Gulliver was abandoned by his American owners after they got shipwrecked in early December, 2007. Their boat crashed onto Fanning Island, a tiny island in the South Pacific. Following the advice of locals, who, according to Erden, promised them that Gulliver would be well taken care of, Jerry and Darla returned to the U.S. and left Gulliver behind.
The 4-year-old macaw was abandoned without papers at a locale that lacks electricity, running water and an airport, with a family that had only breadfruit and rice to feed him. This family eventually sent him to Christmas Island, where they thought he could easily be rescued. This rescue, as Erden knows, was not so simple.
Erden has worked on “team Gulliver” vigorously since April through contacts at Convention on International Trade in Endangered Species of Wild Fauna and Flora (CITES), the United States Department of Agriculture (USDA) and the United States Fish and Wildlife Service (USFWS); she has also coordinated with officials in the Republic of Kiribati and Nautonga and Mamarau, the couple who rescued Gulliver from extermination on Christmas Island. With their help, Erden was able to overcome the multiple legal obstacles and find the necessary paperwork for Gulliver’s return.
The Oasis also faced a number of financial obstacles. Erden addressed these problems with a fundraiser.
“The Oasis put word out through our ‘OasisNews’ and on our website regarding … the difficulties bringing Gulliver home,” Erden said. “Within a week, $3,000 was raised for the rescue.”

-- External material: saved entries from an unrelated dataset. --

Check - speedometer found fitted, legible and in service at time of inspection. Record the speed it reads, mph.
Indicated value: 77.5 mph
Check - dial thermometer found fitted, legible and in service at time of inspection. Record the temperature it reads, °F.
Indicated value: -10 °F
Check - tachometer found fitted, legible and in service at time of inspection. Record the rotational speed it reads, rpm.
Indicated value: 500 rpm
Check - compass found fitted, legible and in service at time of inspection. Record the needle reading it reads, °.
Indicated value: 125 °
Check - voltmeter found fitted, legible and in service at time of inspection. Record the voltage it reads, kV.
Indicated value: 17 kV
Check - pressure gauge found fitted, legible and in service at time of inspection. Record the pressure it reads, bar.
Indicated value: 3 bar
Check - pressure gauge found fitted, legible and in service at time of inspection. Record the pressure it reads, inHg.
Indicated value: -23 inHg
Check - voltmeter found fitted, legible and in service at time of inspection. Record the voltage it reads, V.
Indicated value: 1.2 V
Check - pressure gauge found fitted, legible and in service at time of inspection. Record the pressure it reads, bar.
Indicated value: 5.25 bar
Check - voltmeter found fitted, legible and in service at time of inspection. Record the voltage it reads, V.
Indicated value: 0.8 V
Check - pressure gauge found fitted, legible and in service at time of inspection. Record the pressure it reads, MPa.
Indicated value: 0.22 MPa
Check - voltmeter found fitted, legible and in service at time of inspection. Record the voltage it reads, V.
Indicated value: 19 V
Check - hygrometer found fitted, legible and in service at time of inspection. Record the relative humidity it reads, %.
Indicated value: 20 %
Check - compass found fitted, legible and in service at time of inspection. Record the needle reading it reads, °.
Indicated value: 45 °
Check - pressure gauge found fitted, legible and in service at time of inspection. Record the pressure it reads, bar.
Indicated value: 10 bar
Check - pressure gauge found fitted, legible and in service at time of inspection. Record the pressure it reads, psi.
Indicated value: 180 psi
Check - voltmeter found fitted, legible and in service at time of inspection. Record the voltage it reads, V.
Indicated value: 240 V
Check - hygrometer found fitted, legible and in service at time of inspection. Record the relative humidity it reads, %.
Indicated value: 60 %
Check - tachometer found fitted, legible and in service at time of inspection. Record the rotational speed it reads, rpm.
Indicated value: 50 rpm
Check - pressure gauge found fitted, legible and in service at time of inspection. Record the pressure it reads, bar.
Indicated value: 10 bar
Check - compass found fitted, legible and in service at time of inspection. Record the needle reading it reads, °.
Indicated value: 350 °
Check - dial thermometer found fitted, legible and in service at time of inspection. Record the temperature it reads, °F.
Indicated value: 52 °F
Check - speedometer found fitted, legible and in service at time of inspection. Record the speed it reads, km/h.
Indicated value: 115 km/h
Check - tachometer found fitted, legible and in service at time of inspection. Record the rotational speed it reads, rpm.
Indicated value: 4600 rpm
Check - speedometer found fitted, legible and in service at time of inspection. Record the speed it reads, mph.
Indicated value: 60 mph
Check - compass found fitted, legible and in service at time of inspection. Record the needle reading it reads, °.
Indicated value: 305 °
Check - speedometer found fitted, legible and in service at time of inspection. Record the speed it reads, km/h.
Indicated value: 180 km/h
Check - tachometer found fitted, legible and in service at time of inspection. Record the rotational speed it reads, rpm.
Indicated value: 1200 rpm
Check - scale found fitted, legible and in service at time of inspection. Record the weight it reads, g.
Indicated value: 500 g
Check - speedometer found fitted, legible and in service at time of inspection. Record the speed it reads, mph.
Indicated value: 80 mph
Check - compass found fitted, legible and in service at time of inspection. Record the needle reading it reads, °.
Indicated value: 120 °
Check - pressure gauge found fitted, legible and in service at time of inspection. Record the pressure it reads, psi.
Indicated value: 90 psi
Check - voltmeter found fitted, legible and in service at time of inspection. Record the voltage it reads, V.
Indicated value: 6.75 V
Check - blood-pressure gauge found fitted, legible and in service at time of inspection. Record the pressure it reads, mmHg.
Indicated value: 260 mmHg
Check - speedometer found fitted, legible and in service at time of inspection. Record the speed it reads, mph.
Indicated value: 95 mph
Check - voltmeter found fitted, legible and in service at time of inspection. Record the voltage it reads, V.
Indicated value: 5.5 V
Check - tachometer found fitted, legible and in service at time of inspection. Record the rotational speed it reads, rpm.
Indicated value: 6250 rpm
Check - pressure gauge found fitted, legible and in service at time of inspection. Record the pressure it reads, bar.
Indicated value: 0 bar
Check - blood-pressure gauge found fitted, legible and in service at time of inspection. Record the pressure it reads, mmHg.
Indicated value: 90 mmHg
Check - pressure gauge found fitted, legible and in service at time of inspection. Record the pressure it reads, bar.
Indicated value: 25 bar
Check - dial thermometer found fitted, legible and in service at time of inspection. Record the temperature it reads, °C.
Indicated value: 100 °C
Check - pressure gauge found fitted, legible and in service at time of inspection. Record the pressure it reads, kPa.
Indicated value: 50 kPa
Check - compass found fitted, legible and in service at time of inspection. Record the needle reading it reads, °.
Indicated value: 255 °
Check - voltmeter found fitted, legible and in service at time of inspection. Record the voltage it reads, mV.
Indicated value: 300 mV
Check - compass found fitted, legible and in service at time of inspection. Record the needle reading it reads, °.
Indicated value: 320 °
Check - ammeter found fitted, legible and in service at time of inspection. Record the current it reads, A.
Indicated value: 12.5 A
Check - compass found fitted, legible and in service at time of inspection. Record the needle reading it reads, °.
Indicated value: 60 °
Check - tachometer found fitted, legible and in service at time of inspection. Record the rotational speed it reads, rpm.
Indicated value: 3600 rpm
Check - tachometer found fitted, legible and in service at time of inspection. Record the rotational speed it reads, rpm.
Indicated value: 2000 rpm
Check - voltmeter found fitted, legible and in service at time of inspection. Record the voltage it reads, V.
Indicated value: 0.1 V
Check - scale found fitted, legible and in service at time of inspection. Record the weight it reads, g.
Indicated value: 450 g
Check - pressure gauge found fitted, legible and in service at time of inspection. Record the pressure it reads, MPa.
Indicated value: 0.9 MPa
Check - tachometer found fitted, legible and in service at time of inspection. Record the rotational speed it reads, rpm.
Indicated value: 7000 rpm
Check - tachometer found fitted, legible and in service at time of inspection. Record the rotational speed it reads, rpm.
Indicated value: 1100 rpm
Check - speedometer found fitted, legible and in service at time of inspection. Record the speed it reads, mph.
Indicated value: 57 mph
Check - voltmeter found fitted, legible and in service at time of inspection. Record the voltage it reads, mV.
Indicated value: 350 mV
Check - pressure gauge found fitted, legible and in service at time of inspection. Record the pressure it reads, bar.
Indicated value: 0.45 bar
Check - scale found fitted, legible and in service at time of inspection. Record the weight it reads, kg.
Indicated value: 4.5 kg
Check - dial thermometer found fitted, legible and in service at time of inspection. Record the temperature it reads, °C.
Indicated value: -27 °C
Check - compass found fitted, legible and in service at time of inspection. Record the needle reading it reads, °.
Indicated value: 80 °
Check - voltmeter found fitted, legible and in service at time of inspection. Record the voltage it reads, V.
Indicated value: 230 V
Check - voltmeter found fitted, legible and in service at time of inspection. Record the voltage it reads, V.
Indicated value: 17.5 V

Now that Gulliver’s situation has fared for the better, Erden reflects on the incredible story that inspired people from all over the world to join “team Gulliver.”
“I’ve had a lot of people ask me, ‘Why Gulliver? Why did you use all these resources just to save a single life?’” Erden said. “We did this for Gulliver because he is a spokes-parrot. Gulliver is a platform for the American public to learn about the tens of thousands of birds that need homes. When their owners pass away, birds are not likely to get passed to someone else who is willing to care for them. The result is massive euthanizations of these incredibly intelligent animals. At Oasis, we’re doing everything we can to convince the bird lovers of America to take in just one more homeless bird. That’s why Gulliver.”
Erden plans to celebrate Gulliver’s homecoming with a welcome-home picnic in Southern California upon his release from quarantine.
“I’m not exactly sure when Gulliver will get out of quarantine, so keep an eye on our website, www.the-oasis.org, for updates” said Erden. “I think the picnic will be a ball.”